My first catch-up post will be about the thing that I am most excited about at the moment. Saturday Biff forwarded me an email about something called the Ovarian Cycle. It is a 10 week indoor cycling program culminating in a Century ride (100 miles) to raise money for Ovarian Cancer. I signed up right away.

I am very, very excited. Cycling is something that I grow to like more day by day, and I'm thrilled to use it to help those with cancer or even to prevent cancer. I'm also really excited because Jen is doing it also, so I've been getting to spend more time with her(which is lots of fun!) Registering for the Ovarian Cycle means that I get to attend the CRC's Spinning Classes, so Jen and I have been waking each other up at the butt crack of dawn to go to them. Good times!

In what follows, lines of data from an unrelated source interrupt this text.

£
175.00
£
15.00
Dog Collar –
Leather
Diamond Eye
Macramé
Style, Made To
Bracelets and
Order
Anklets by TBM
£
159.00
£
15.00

I was a little worried at first because to participate you have to raise at least $400 dollars. This instantly brought memories of my mission trip to Jamaica back. But, I learned huge lessons about that back then, so I decided to try it out (plus, I know a lot more people with real jobs now!) I am always really pleasantly surprised and touched by how generous people are. My Mom's boss, whom I've met only twice, donated $100. My old friend from church J.T. (more my brother's friend... I haven't seen him recently) donated $50 last night. My sister gave $50 (bless her poor little heart.) And the list goes on and on... to where I've raised $300 in either pledges or direct donations in less than a week.

Makes you believe a little more that people are truly good, doesn't it?